When word of Team Bell’s draft choice leaked out, Lopez’s phone rang. It was Jones — and English, who told Lopez: “Webb is one helluva golfer. He might have won more tournaments than I have but he hasn’t seen more Panic shows than I have.”
Callaway Golf custom made the bag Lopez carried, inscribing Bell’s name and the band name on the panel. After the round Lopez, assisted by a PGA Tour player representative, placed the panel on a table in the locker room and asked the RSM Classic pros to sign it. Bell added his signature and Panic will auction the golf bag to benefit their Tunes for Tots program which has generated more than $2 million over the past decade to purchase musical instruments for public schools.
The next morning, Jones arrived at the practice tee to help Lopez prepare for his inaugural loop, making sure his bib was properly stocked, his towel was damp and he had the requisite yardage book and pin-placement sheet.
“From watching on TV, I kind of knew what I was doing or pretended like I knew what I was doing,” Lopez said. “The first couple of holes were nerve-wracking, just trying to keep quiet, not sure what it was like and just trying to watch everything else.”
A smooth drive down the first fairway calmed Bell’s nerves. Simpson and his caddie, Paul Tesori, made them feel comfortable as the round unfolded. Simpson’s phone, in his back pocket because his wife, Dowd, was eight months pregnant with their fifth child, buzzed throughout the round. Not with baby updates, but with texts and calls from friends and relatives requesting photos and any morsel of information about the experience of spending a morning with a musician they’ve admired for years.
“I had no idea who (Bell) was,” Tesori said with a laugh. “I’m just not that big of a music guy.
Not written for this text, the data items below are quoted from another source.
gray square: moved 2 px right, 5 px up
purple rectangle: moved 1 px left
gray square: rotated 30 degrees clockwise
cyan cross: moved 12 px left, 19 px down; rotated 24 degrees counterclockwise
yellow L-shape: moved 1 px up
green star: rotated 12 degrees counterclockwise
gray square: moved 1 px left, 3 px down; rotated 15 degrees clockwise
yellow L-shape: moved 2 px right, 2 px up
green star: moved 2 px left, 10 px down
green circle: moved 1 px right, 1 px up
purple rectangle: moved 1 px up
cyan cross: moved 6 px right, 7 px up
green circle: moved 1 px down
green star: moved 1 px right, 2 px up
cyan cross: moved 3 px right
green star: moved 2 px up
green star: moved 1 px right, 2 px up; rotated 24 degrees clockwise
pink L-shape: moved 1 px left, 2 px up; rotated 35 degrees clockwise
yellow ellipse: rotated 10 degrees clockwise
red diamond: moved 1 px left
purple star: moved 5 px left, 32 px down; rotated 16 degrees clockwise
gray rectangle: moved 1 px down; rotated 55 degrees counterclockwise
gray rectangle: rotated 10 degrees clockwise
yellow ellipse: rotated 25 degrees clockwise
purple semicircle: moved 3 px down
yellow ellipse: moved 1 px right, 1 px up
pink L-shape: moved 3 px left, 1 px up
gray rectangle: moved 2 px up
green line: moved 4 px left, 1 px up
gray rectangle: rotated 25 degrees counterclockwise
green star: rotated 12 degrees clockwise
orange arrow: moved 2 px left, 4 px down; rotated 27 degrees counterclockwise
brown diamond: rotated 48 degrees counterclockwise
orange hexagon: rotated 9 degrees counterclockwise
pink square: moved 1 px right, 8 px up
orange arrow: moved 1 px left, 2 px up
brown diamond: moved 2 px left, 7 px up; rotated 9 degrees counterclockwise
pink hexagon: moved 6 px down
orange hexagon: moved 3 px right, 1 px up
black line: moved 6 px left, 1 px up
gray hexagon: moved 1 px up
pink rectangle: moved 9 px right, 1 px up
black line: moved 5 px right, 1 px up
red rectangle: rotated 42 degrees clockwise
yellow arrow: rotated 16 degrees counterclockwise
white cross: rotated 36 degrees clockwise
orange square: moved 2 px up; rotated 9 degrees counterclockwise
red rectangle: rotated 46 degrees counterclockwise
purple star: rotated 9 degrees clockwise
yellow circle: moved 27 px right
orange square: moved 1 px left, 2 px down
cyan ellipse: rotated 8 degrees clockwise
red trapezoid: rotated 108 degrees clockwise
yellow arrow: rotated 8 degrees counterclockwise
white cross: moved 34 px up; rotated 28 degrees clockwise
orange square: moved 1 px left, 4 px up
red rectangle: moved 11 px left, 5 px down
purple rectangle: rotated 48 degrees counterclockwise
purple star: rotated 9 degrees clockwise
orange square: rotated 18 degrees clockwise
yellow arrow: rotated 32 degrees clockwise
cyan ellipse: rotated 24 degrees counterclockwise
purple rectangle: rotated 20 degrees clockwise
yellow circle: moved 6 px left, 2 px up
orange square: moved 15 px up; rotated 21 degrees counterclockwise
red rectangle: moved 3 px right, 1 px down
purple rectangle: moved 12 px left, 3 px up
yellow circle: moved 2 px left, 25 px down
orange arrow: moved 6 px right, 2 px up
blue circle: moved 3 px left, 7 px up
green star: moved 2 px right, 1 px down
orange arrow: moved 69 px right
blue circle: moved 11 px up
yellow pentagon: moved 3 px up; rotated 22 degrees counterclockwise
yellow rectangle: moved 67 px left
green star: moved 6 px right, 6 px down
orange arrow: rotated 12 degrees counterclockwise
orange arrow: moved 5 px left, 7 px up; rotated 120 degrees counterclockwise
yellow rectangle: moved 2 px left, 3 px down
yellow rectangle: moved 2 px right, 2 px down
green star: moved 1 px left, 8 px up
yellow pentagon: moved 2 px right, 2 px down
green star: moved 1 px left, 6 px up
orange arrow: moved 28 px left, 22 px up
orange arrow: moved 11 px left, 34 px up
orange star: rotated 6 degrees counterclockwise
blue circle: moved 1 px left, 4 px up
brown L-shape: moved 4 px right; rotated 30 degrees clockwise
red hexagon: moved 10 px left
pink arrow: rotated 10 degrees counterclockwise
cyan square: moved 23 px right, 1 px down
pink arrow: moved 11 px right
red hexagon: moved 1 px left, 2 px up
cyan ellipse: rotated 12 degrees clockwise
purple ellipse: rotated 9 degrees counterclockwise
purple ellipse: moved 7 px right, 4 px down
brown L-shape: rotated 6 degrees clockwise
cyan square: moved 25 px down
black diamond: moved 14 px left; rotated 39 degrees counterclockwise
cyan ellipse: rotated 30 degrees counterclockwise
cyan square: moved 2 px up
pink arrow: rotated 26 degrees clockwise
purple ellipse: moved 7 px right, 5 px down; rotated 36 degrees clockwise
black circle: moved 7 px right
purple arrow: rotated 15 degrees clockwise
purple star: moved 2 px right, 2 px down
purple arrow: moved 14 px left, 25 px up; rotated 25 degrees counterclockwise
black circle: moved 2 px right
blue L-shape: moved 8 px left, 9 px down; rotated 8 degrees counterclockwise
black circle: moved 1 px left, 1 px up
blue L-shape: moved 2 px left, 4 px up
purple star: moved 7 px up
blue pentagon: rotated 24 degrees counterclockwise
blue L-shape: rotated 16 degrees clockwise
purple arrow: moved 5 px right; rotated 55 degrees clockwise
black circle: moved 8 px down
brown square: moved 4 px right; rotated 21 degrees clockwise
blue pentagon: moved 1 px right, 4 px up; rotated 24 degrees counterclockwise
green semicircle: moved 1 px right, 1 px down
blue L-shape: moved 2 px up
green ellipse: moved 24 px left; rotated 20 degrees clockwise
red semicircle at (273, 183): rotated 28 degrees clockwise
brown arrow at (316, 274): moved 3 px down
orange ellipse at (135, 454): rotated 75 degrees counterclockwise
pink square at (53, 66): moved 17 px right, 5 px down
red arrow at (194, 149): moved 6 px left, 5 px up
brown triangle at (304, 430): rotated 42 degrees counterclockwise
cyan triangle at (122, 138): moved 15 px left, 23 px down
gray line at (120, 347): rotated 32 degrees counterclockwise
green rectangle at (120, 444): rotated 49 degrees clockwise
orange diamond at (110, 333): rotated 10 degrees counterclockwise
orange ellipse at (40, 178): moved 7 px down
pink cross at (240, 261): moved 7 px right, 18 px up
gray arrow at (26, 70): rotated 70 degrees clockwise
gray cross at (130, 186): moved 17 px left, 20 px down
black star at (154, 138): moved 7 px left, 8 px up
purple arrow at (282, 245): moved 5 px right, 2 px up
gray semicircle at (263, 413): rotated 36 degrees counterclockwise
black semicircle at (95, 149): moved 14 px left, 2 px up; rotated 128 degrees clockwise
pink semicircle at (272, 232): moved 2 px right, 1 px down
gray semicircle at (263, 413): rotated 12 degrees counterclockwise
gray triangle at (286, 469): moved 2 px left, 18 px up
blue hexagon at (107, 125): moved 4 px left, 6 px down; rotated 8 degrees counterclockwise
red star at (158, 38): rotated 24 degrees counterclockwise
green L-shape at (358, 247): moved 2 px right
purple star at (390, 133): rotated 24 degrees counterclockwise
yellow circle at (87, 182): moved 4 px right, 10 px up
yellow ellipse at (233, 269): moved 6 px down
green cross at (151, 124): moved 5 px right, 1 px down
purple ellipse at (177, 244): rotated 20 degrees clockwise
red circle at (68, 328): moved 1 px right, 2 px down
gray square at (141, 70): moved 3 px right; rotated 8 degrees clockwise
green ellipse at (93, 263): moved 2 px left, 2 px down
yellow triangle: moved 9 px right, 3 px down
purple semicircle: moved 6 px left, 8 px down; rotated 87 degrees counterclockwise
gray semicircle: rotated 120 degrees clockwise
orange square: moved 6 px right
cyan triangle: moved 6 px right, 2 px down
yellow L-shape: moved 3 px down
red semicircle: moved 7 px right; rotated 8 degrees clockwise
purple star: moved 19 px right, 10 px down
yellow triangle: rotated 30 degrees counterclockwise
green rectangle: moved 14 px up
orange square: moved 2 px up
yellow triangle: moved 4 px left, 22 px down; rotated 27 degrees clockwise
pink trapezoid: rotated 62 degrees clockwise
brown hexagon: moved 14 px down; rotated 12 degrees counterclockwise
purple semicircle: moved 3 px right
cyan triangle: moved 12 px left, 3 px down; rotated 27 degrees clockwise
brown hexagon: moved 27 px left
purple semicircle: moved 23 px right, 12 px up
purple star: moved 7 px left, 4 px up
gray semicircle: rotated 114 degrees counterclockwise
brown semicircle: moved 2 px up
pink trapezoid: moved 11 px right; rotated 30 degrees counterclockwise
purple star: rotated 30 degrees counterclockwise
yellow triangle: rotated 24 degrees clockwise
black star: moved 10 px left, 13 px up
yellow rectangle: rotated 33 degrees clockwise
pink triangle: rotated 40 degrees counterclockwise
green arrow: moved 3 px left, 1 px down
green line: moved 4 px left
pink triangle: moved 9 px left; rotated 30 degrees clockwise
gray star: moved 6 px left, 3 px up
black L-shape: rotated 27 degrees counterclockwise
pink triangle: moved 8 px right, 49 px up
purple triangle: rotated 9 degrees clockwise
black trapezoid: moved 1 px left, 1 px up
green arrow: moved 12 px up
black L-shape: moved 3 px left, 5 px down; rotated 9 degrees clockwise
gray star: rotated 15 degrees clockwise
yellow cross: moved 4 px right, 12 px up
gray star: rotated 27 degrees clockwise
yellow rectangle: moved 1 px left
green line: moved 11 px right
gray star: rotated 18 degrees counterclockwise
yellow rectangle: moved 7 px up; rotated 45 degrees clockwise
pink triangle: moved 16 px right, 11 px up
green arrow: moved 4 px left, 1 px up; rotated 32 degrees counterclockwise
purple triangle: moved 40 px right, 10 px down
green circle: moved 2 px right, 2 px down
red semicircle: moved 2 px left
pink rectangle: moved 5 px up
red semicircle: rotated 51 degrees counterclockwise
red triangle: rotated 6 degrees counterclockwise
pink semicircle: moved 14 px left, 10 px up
The amazing thing for me, is you’re getting all this information from caddies, getting some extra visits from Tour guys and stuff like this … so often when we get paired with musicians or actors or anything else, they’re so used to being the center of attention that they seem to act like they’re the center of attention. That man was humble, kind, respectful … He asked as much about my family and Webb’s family as anything else. And his caddie, Steve, was amazing. It hugely stuck out to me the amount of humility they had.”
Lopez and Bell admired Simpson’s prodigious tee shots and their detailed work dissecting each shot and the intricacies of each green.
And, regardless how often a person has performed in front of thousands of adoring fans, a complimentary word from a Tour pro on a golf course still resonates to the soul.
“Webb would say: ‘Nice shot, JB’ or ‘Nice shot John’ and JB’s eyes would light up,” Lopez said. He’d say ‘Did you hear that? He said good shot.’”
Lopez had played enough golf with Bell to understand his boss likes to play by feel and not be overwhelmed with information. During the round he might point out a side of the fairway to favor, or a particular hazard to avoid, but basically turned Bell loose and let him unleash his low fade down the fairways. Lopez was proud that Bell “only lost a couple of balls in the water.”
By the end of the round, word of Bell’s participation in he pro-am had spread around the tiny island in Georgia and 40 fans or so followed outside the ropes. The Simpson/Bell foursome finished outside the money, but the day was a resounding success.
Lopez is eager for another shot on the bag in the PGA Tour arena.
From day-to-day, the responsibilities of a band tour manager and PGA Tour caddie are similar in one way. They must be prepared for the unexpected and aim to handle the details and minutiae so the performer or player can focus on performing or playing. When unexpected situations and distractions arise, a sharp tour manager or Tour caddie remains calm and addresses the issue smoothly.
“If we did more than one tournament there would be a lot more comparisons,” Lopez said. “I wasn’t fully in charge. On the road he knows when to be where and what to do next. On the course the player is the boss. The roles were a little reversed. If we did more than one tournament I’d probably take over the logistics of time and travel.”